# What needs to be done
All lines below are to be output exactly as they stand.
#### Source data ####
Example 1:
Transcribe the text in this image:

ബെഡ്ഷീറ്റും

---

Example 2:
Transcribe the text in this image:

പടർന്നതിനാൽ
####
# The answer
Example 1:
Transcribe the text in this image:

ബെഡ്ഷീറ്റും

---

Example 2:
Transcribe the text in this image:

പടർന്നതിനാൽ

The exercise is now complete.